A.J. Brown and whatever remains of Julio Jones are gone now. In their replace are the aforementioned Westbrook-Ikhine, plus first-rounder Treylon Burks and “30 years old and recovering from an ACL tear” Robert Woods. If all three reach their peak, that’s a mid-pack top three receivers, maybe better. But there’s also a very real scenario where this is one of the league’s worst receiver rooms, and drafters have to figure out exactly where to thread that needle.
Best Answer: The next bit of positive news coming out of Tennessee about Burks’ 2022 will be the first. He’s dealt with conditioning and asthma. That part can be chalked up as “Ja’Marr Chase has a drops problem”-ian patter. But then there is the fact that basically every beat reporter is projecting him to be fighting for the WR3 role and the third or fourth target in a run-first offense. And yet somehow, Woods and Burks are going back-to-back in drafts. Woods is no sure thing to be ready for the start of the season (though his ACL tear was early enough — between Weeks 9 and 10 — that it wouldn’t be a shock), but when he is, he’s the receiver you want in Tennessee and a potential late-round bargain.

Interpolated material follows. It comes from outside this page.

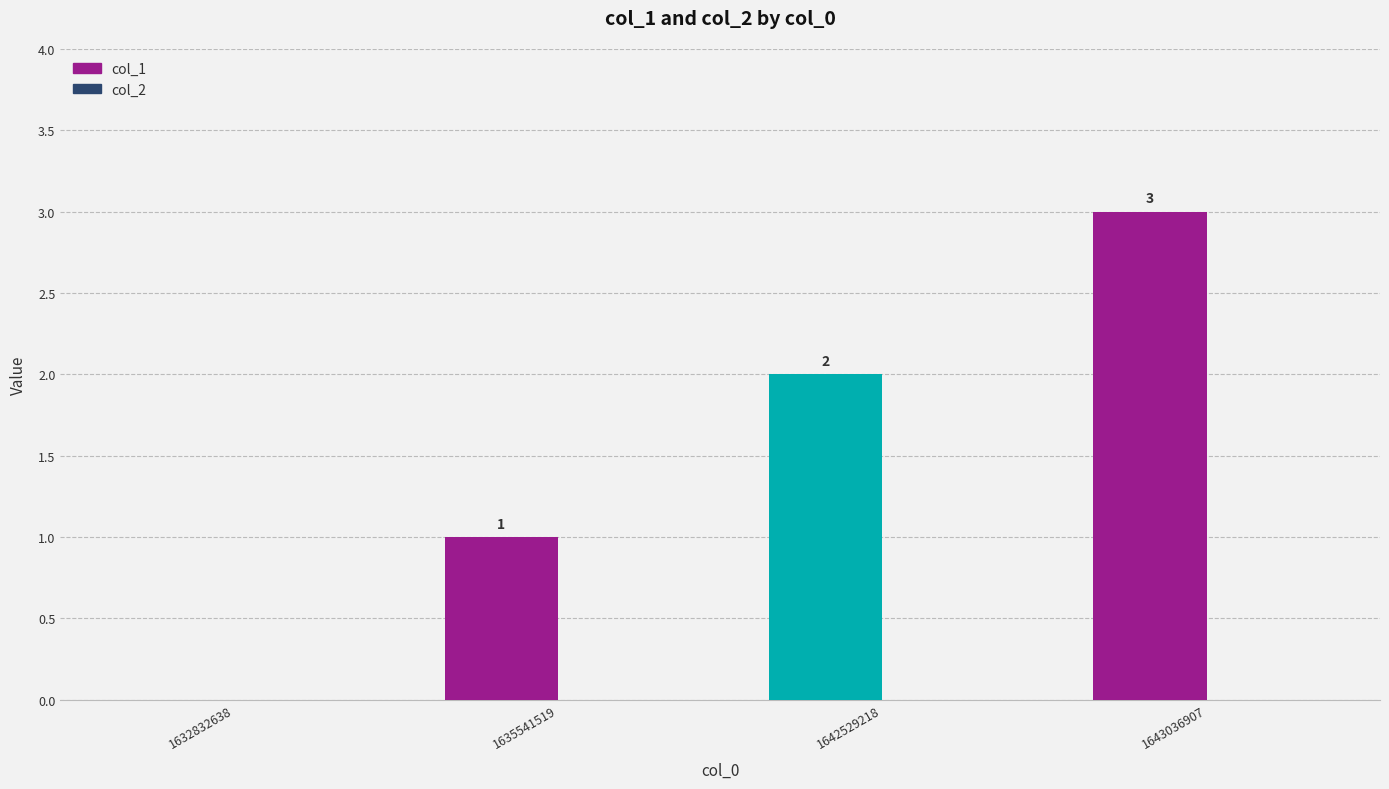

True or false: the data shows 3 at 1643036907.

True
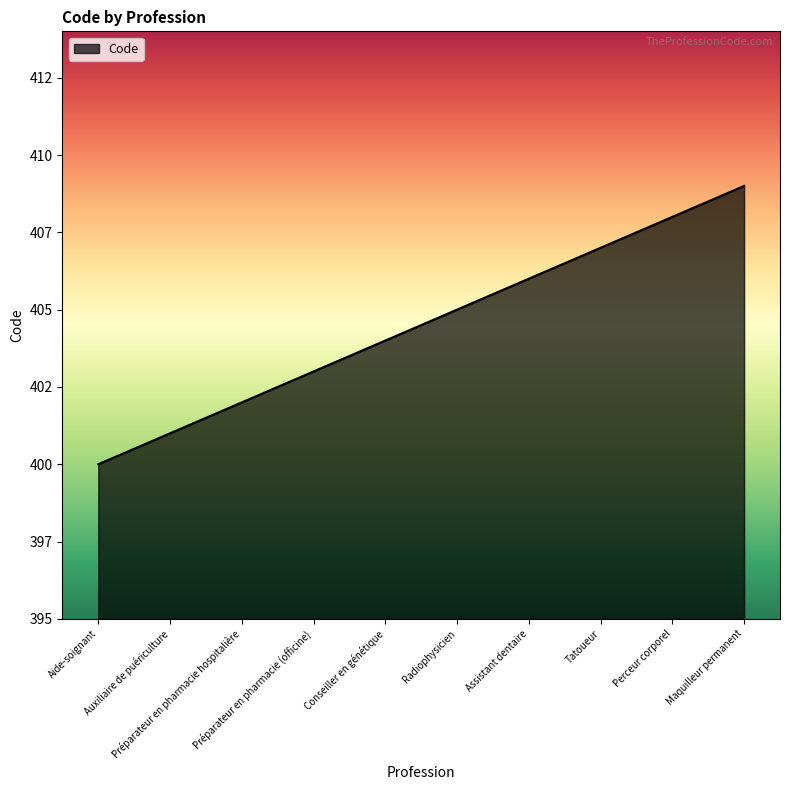

Is this an area chart (filled region under the line)?

Yes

40. Is Austin Hooper a TE Sleeper?
It was a steady improvement over four years in Atlanta for Austin Hooper, improving each year from 64.1 PPR points to 119.6 to 163.0 to 191.7. He parlayed that into a four-year big-money deal with Cleveland, where he promptly fell into a low-upside committee, barely equaling his 2019 fantasy total in 2020 and 2021 combined. Now in Tennessee, can he regain the fantasy prowess he offered as a Falcon?
Best Answer: Hooper will be the TE1 in Tennessee. We know that. Will that be fantasy valuable? The easy answer is “probably not,” given how much of this offense runs through Derrick Henry and how much Woods/Burks are likely to command. Still, Hooper is essentially free in drafts, and there are no other tight ends available in his range with even the moderate upside he provides. Probably ignore him, but if you are digging deep, I’d rather Hooper than just about any other tight end outside the top 18 or so.